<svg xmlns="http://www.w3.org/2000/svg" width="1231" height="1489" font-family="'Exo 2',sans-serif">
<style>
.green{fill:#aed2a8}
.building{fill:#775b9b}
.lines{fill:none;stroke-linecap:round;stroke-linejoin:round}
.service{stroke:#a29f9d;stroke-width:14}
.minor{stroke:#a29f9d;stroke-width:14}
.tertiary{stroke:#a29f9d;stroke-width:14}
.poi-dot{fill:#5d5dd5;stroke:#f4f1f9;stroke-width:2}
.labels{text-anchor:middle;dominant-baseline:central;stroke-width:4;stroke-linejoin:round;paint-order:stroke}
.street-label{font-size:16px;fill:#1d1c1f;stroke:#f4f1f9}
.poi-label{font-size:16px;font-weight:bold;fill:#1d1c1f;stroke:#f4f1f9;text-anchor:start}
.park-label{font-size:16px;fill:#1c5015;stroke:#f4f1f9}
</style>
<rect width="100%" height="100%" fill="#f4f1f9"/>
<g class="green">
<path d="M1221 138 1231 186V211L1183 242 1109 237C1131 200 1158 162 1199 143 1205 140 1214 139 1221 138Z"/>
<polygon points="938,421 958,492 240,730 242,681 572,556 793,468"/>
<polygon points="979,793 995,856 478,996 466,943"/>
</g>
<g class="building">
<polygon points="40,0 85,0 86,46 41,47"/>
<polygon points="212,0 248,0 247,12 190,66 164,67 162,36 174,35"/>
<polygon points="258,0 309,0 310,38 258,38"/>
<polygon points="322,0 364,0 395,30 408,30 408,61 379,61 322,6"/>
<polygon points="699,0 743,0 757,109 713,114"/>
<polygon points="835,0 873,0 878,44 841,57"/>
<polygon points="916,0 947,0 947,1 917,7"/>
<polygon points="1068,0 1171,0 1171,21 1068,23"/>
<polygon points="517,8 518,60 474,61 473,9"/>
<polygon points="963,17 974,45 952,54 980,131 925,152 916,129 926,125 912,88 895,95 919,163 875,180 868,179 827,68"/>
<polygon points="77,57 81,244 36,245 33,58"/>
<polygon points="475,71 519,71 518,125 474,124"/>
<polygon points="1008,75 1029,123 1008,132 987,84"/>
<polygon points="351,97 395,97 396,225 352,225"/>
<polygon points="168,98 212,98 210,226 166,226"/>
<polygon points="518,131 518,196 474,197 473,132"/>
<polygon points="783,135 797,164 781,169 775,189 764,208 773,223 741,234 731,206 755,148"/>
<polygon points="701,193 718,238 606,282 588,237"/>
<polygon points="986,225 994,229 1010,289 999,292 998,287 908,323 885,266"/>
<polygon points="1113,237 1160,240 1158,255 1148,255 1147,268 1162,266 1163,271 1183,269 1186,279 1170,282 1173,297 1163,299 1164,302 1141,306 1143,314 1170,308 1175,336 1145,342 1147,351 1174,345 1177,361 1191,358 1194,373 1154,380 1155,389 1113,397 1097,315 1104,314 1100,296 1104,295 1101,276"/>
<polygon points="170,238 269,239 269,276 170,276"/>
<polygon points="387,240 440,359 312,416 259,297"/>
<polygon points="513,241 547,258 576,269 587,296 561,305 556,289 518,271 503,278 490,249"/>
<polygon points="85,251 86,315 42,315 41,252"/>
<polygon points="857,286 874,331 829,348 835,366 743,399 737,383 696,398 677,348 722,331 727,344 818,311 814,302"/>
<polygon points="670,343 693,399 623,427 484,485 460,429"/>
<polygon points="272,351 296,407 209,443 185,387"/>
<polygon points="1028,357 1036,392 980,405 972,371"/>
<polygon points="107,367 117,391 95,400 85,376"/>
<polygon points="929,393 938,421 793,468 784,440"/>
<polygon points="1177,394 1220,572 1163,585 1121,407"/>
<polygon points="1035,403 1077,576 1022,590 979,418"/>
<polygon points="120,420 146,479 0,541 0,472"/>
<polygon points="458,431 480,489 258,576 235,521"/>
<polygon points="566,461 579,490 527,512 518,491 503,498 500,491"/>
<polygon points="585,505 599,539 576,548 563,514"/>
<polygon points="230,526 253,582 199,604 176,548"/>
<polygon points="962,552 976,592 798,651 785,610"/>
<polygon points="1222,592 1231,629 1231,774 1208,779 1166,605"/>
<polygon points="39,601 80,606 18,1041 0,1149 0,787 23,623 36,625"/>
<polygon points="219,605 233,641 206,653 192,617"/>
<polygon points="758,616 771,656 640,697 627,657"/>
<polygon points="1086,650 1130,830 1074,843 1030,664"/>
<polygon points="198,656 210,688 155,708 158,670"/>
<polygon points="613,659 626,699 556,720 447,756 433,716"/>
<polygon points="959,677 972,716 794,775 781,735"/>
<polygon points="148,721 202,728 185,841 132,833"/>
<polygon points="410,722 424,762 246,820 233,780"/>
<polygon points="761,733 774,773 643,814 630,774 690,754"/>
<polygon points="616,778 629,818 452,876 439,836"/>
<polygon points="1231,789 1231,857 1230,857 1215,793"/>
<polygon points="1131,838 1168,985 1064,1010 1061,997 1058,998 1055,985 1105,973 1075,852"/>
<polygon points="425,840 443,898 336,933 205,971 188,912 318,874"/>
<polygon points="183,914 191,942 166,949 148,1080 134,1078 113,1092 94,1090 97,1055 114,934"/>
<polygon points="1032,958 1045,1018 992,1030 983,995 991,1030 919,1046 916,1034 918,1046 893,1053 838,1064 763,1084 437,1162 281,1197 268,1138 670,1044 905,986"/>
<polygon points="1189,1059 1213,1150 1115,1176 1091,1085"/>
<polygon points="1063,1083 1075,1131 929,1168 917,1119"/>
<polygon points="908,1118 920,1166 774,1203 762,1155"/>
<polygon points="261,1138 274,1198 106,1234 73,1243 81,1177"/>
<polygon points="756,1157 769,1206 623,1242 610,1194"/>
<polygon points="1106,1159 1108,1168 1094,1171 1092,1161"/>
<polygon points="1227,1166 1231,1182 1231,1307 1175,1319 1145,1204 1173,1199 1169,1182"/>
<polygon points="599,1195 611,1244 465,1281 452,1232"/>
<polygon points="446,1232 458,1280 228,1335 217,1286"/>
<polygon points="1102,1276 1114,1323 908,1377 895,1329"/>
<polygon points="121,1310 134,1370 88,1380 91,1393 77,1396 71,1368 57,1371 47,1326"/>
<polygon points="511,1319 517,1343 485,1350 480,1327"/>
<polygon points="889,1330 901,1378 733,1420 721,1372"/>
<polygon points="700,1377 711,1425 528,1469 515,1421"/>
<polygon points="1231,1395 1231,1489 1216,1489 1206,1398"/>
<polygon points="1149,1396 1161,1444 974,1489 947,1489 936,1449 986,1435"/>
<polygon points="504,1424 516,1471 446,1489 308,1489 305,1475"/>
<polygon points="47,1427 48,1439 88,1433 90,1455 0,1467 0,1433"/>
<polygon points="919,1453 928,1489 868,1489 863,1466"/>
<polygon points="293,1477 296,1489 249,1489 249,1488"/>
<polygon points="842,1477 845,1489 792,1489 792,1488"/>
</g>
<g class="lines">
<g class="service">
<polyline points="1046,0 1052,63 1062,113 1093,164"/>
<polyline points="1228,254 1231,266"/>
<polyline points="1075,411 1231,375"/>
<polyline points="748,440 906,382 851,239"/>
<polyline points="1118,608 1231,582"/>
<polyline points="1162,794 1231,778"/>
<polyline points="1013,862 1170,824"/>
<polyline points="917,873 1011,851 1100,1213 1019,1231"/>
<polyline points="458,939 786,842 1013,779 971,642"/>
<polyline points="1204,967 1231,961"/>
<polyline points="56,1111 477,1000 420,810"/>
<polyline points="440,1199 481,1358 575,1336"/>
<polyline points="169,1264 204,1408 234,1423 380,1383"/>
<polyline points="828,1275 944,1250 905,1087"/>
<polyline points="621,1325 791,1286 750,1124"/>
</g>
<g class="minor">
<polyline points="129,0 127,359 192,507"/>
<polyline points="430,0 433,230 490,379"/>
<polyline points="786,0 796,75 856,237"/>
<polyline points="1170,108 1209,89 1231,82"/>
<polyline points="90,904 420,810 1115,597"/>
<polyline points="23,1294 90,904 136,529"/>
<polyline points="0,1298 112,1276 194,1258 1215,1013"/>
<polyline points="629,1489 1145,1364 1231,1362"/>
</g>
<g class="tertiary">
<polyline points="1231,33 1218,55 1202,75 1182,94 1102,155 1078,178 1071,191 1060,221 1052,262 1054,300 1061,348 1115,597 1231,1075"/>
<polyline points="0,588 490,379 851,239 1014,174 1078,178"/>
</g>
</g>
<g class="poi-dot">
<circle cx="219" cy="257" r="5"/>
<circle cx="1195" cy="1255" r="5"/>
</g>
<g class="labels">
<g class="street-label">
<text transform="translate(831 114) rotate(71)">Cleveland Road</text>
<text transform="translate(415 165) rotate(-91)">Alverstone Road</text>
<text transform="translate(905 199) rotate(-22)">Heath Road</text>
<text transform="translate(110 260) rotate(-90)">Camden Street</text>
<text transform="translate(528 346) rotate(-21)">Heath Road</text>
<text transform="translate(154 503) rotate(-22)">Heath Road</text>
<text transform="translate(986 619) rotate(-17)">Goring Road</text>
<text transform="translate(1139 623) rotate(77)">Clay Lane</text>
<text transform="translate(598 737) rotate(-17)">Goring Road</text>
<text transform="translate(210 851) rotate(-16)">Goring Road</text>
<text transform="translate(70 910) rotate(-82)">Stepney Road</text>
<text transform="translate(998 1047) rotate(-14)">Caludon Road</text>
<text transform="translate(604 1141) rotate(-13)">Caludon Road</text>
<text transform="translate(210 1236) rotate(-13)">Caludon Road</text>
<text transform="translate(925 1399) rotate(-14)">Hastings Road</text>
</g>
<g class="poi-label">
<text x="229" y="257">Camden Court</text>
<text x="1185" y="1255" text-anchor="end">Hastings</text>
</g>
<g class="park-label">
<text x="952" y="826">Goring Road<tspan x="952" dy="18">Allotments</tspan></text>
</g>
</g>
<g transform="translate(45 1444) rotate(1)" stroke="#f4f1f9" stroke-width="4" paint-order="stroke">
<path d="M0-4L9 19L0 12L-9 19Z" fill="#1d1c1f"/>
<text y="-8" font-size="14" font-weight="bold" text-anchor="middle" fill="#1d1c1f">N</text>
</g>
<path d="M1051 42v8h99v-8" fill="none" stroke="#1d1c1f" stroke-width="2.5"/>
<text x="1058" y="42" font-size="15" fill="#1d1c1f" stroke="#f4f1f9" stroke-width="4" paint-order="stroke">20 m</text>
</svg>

____________________

* [To do]
Which lines hold the string "labels"? Copy all of them from the data above.

* [Written reply]
.labels{text-anchor:middle;dominant-baseline:central;stroke-width:4;stroke-linejoin:round;paint-order:stroke}
<g class="labels">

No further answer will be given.